Unless families and communities come forward to share these stories, experiences of the Mexican Repatriation risk becoming unrecoverable history.
And if state education programs had included the Mexican Repatriation as part of required teaching, maybe historical wisdom would have slowed current political entropy. Maybe US migration politics would have never charged down this bitter xenophobic course again.
Another Trump Term
Donald Trump descended down his golden escalators in June 2015. On 20 January, he will be sworn in as President of the United States, again; the second act in his orchestra of division, violence and absurdity. A decade-and-counting-long cacophony that has bled so many ears to the point of desired political deafness.
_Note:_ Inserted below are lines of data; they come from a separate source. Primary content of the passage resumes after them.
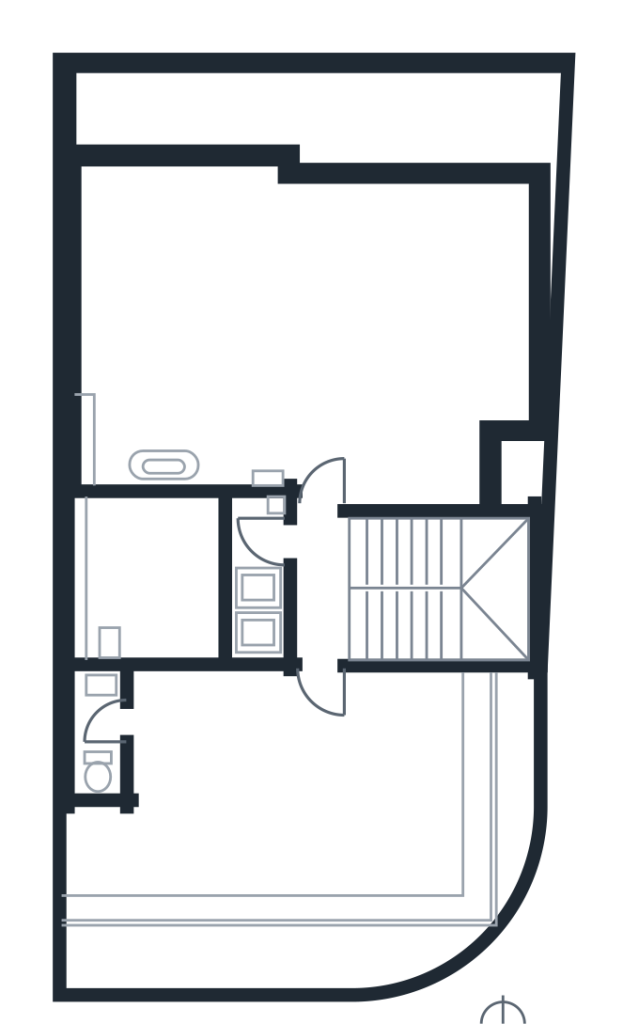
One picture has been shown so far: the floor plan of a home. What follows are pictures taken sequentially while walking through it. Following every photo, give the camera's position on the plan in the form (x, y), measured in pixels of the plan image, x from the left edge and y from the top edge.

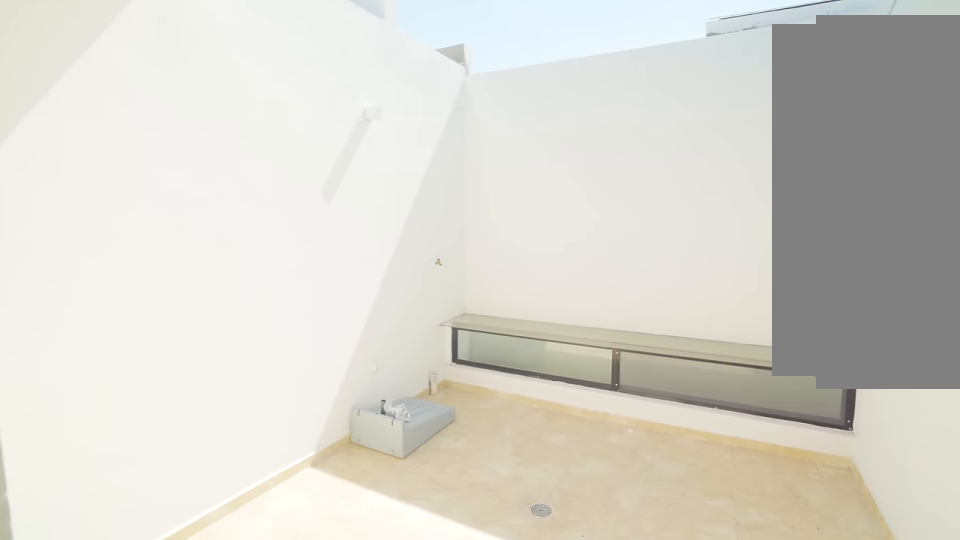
(288, 556)
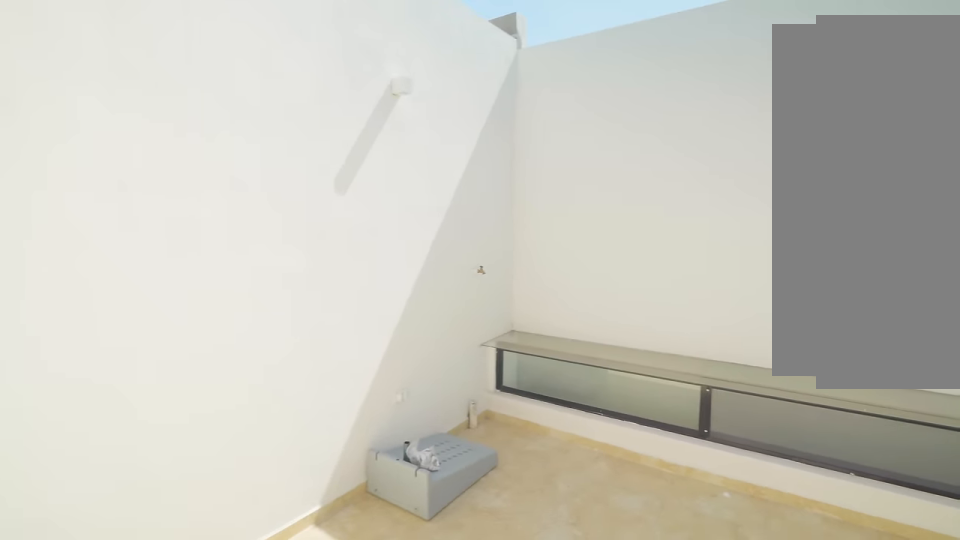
(279, 551)
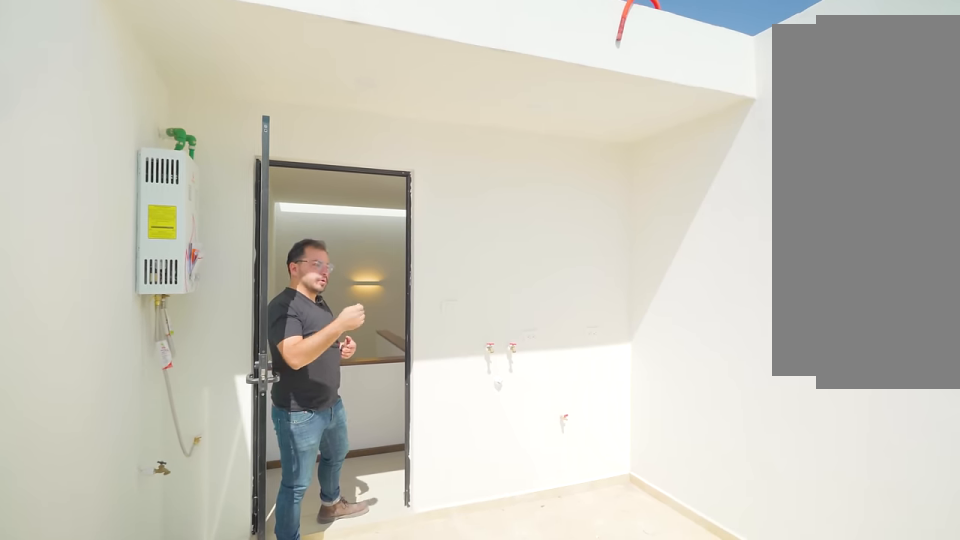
(122, 536)
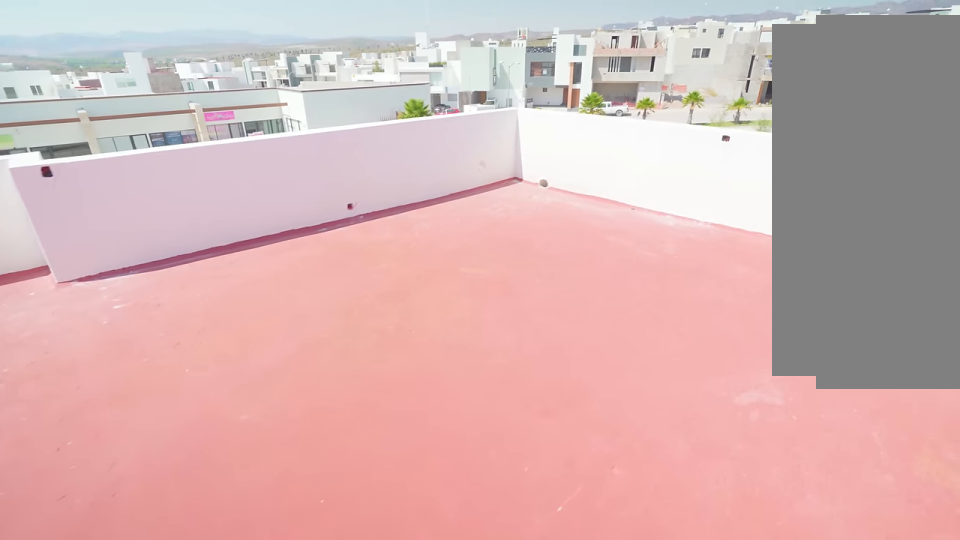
(326, 457)
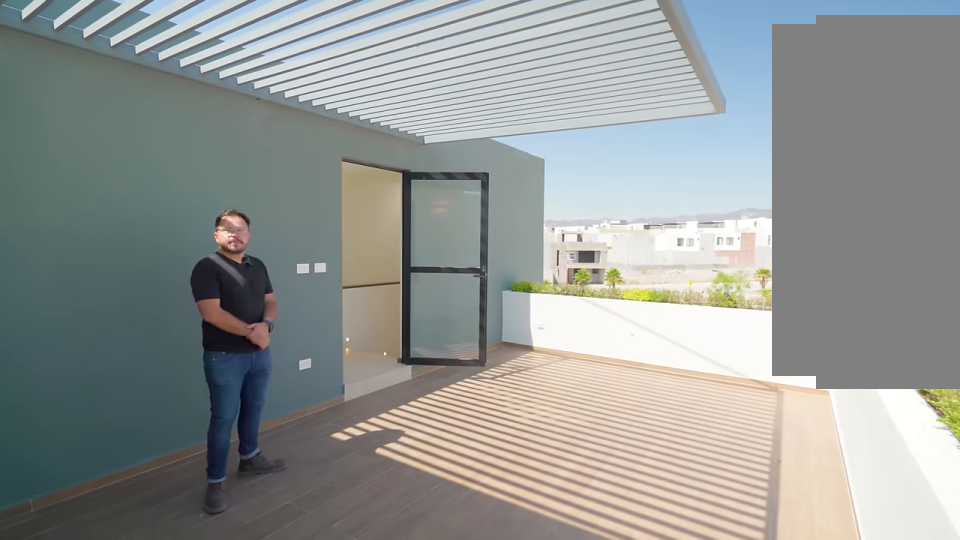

He persists in exploiting economic anxiety to demonise Mexicans especially. Raising alarms that illegal migrants pouring over the southern border in droves ‘like this country has never seen’ are stealing American jobs, he promises a mass deportation of illegal immigrants, by military force if necessary.
Tales from the Mexican Repatriation tell us that anti-migrant scapegoating is unfortunately tied to times of economic downturn. Human decency aside, that underwritten chapter of the Great Depression also exposes how unproductive mass deportations would be. One study revealed that the voluntary, coerced and forced mass removals during the era did not increase jobs: they had either no effect or were even correlated with a small decrease in native employment and wages. Likewise, research on the effects of Trump’s first-term executive actions have shown little impact on actually reducing immigration levels.
We used to say “It’s 2016!” in response to obviously racist politics. But since then, Trump has so intensely normalised xenophobia that our innate tendencies for cooperation have been ripped apart. His 2024 election victory was a bitter affirmation of this trend.
“It’s 2025,” and even in the most convoluted of political climates, we should try to get our grip back on one simple, uncomplicated truth:
Policies designed to displace a demographic won’t resolve the current economic crisis. But – long after this administration expires – they will continue to bleed through family histories.